Observation data Epoch J2000.0 Equinox J2000.0 (ICRS)
- Constellation: Cetus
- Right ascension: 00^{h} 19^{m} 25.67439^{s}
- Declination: −08° 49′ 26.1090″
- Apparent magnitude (V): 3.562

Characteristics
- Spectral type: K1.5 III or K1 II + (K)
- U−B color index: +1.278
- B−V color index: +1.212
- Variable type: Suspected

Astrometry
- Radial velocity (R_{v}): +19.35±0.17 km/s
- Proper motion (μ): RA: −14.61 mas/yr Dec.: −36.668° mas/yr
- Parallax (π): 11.6996±0.1968 mas
- Distance: 279 ± 5 ly (85 ± 1 pc)
- Absolute magnitude (M_{V}): −1.2

Details
- Mass: 3.7±0.1 M_{☉}
- Radius: 30±0.7 R_{☉}
- Luminosity: 377±22 L_{☉}
- Surface gravity (log g): 2.1 cgs
- Temperature: 4,645±73 K
- Metallicity [Fe/H]: −0.09 dex
- Rotational velocity (v sin i): 0.4 km/s
- Age: 230±30 Myr
- Other designations: ι Cet, 8 Cet, BD−09°48, FK5 9, HD 1522, HIP 1562, HR 74, SAO 128694

Database references
- SIMBAD: data

= Iota Ceti =

Star in the constellation Cetus

Iota Ceti is a star system in the equatorial constellation of Cetus. Its name is a Bayer designation that is Latinized from ι Ceti, and abbreviated Iota Cet or ι Cet. It has the traditional name Deneb Kaitos Shemali. The name was from the Arabic word ذنب قيطس الشمالي - dhanab qayṭas al-shamālī, meaning the northern tail of the sea monster. it is visible to the naked eye with an apparent visual magnitude of 3.562. Based upon an annual parallax shift of 11.7 mas, it lies around 278.8 ly from the Sun. The system is drifting further away with a line of sight velocity component of +19 km/s.

In Chinese, 天倉 (Tiān Cāng), meaning Square Celestial Granary, refers to an asterism consisting of ι Ceti, η Ceti, θ Ceti, ζ Ceti, τ Ceti and 57 Ceti. Consequently, the Chinese name for ι Ceti itself is 天倉一 (Tiān Cāng yī, the First Star of Square Celestial Granary.)
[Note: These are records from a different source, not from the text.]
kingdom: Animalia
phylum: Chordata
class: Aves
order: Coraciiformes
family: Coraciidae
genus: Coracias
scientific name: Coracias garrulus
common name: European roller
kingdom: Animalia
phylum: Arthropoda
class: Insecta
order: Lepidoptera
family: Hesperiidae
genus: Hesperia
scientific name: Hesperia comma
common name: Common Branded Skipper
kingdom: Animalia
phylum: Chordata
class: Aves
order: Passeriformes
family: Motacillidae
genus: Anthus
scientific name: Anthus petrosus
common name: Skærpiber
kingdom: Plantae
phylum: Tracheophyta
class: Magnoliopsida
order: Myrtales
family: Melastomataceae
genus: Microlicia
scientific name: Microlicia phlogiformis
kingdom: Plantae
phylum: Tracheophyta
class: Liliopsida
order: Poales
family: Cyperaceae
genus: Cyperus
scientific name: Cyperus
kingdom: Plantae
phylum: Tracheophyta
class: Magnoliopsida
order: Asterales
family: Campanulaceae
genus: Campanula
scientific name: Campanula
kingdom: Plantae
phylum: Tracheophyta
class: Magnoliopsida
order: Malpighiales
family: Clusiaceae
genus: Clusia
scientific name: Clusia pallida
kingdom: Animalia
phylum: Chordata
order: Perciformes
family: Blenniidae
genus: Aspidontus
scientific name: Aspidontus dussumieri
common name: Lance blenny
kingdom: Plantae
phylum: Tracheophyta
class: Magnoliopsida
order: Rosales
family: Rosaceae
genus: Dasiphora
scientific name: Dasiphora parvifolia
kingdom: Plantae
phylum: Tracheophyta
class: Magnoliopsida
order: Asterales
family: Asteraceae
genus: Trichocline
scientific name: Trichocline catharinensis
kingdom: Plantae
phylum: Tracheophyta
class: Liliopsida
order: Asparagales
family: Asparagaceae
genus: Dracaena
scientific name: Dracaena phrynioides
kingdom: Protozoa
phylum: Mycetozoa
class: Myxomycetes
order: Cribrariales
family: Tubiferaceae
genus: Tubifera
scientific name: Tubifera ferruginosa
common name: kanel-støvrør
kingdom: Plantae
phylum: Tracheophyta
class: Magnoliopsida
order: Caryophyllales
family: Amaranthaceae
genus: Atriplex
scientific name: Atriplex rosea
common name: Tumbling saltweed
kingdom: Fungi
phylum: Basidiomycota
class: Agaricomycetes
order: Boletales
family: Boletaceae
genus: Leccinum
This is an MK-standard star with a stellar classification of K1.5 III, indicating that it is an evolved K-type giant star. However, Houk and Swift (1999) list a classification of K1 II, which would indicate this is a bright giant. It is a suspected variable with a visual amplitude of around 0.05 magnitude. The star has about 3.7 times the mass of the Sun, 30 times the Sun's radius, and radiates 380 times the solar luminosity from its outer atmosphere at an effective temperature of 4,645 K.

Iota Ceti forms a wide astrometric pair with a common proper motion companion, a magnitude 10.40 star at an angular separation of 106.4 arcseconds along a position angle of 191° (as of 2014). This companion may be a K-type star.